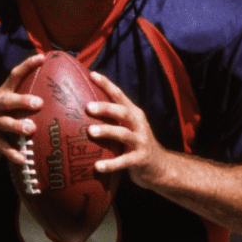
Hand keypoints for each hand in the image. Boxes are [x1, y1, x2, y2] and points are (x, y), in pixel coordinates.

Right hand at [0, 53, 44, 168]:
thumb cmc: (2, 123)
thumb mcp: (10, 110)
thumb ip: (27, 103)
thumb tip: (59, 97)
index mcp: (2, 95)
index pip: (14, 76)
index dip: (27, 65)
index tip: (42, 57)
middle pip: (7, 101)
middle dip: (22, 100)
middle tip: (39, 103)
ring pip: (3, 123)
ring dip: (17, 126)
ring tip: (31, 129)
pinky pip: (1, 147)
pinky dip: (12, 153)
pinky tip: (23, 158)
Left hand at [86, 71, 164, 186]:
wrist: (159, 166)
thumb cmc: (135, 143)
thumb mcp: (127, 127)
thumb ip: (112, 118)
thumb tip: (82, 107)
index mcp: (134, 114)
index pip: (119, 95)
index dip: (107, 84)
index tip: (92, 74)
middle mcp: (138, 125)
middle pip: (123, 112)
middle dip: (106, 108)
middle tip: (88, 107)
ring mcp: (141, 142)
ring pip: (123, 134)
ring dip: (107, 131)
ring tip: (90, 131)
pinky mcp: (140, 160)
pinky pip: (124, 161)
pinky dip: (110, 164)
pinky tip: (97, 167)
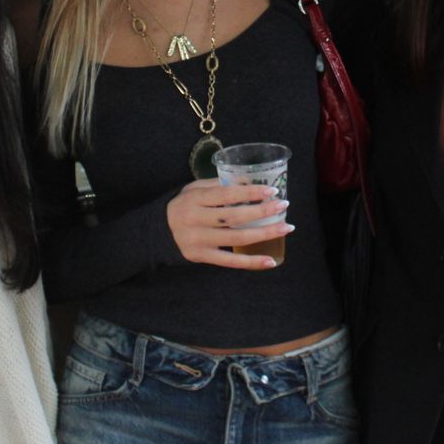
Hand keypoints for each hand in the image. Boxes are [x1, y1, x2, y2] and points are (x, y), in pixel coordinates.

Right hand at [166, 178, 290, 269]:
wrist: (157, 232)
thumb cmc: (182, 206)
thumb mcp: (193, 189)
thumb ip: (217, 185)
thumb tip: (248, 181)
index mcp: (194, 199)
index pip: (226, 194)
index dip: (249, 192)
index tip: (270, 191)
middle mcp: (196, 220)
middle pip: (234, 217)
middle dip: (262, 212)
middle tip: (283, 206)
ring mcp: (199, 241)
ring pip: (236, 238)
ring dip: (264, 234)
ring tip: (285, 228)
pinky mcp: (202, 257)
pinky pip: (230, 262)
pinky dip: (251, 262)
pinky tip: (271, 261)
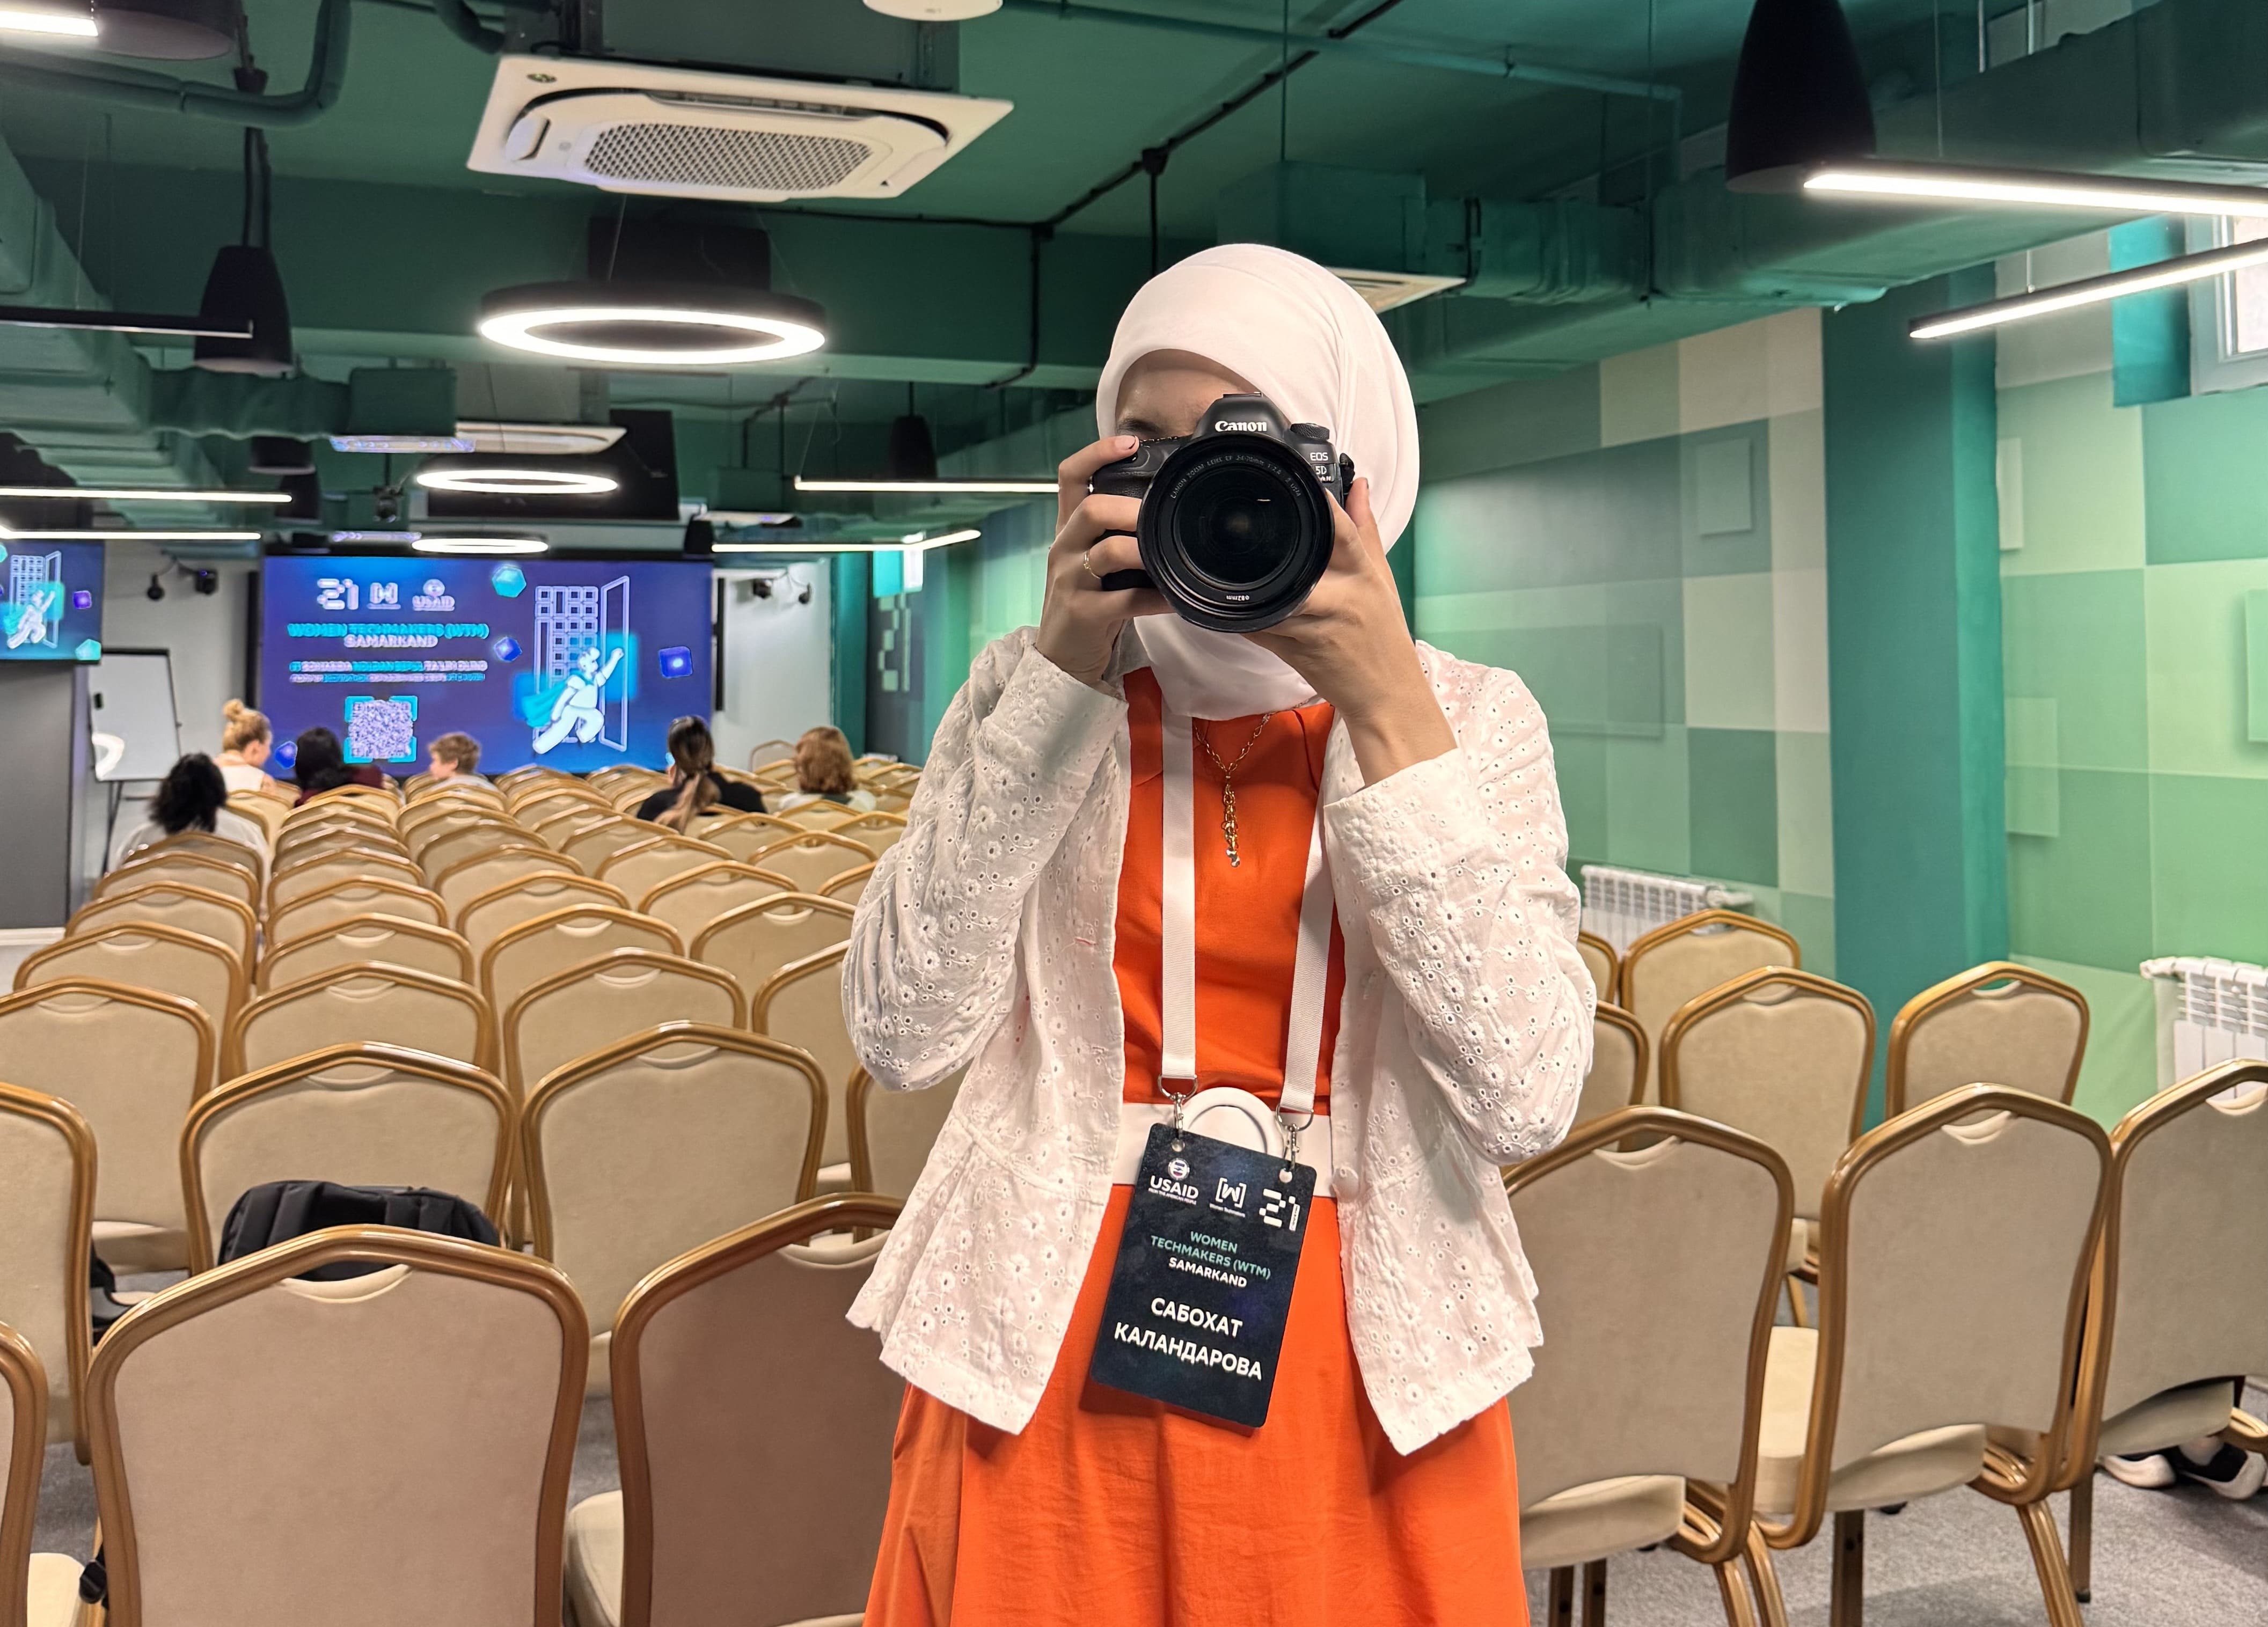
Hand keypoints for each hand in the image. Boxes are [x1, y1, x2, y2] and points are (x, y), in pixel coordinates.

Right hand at [1033, 436, 1170, 689]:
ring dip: (1146, 550)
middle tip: (1159, 514)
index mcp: (1068, 529)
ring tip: (1171, 554)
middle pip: (1091, 509)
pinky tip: (1178, 597)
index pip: (1069, 476)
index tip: (1129, 441)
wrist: (1063, 657)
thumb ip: (1119, 533)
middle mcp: (1064, 548)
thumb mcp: (1097, 561)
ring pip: (1107, 552)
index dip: (1096, 453)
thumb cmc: (1090, 602)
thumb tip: (1166, 509)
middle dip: (1131, 508)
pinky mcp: (1083, 613)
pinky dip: (1157, 597)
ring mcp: (1070, 581)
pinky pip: (1126, 599)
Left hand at [1246, 477, 1454, 783]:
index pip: (1341, 533)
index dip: (1322, 508)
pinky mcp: (1288, 648)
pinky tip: (1223, 595)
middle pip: (1293, 564)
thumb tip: (1357, 483)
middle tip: (1240, 521)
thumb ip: (1365, 530)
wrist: (1384, 695)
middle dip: (1269, 546)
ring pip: (1265, 595)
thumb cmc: (1384, 635)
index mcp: (1361, 575)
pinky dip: (1236, 610)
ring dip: (1242, 579)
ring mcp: (1308, 625)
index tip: (1301, 486)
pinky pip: (1252, 623)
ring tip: (1217, 555)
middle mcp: (1335, 597)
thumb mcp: (1381, 578)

ASSIGNMENT => Could you set down, word for word, only the lines above from the line with "index dip: (1096, 453)" to the line with "middle pip: (1293, 564)", including both?

ANSWER SECTION =>
index dip: (1096, 453)
thumb cmc: (1090, 602)
thumb tip: (1166, 509)
middle dip: (1131, 508)
pinky mcp: (1083, 613)
pinky dip: (1157, 597)
ring mcp: (1070, 581)
pinky pip: (1126, 599)
Left hand at [1246, 477, 1454, 783]:
index pip: (1341, 533)
index dip: (1322, 508)
pinky mcp: (1288, 648)
pinky tip: (1223, 595)
middle pip: (1293, 564)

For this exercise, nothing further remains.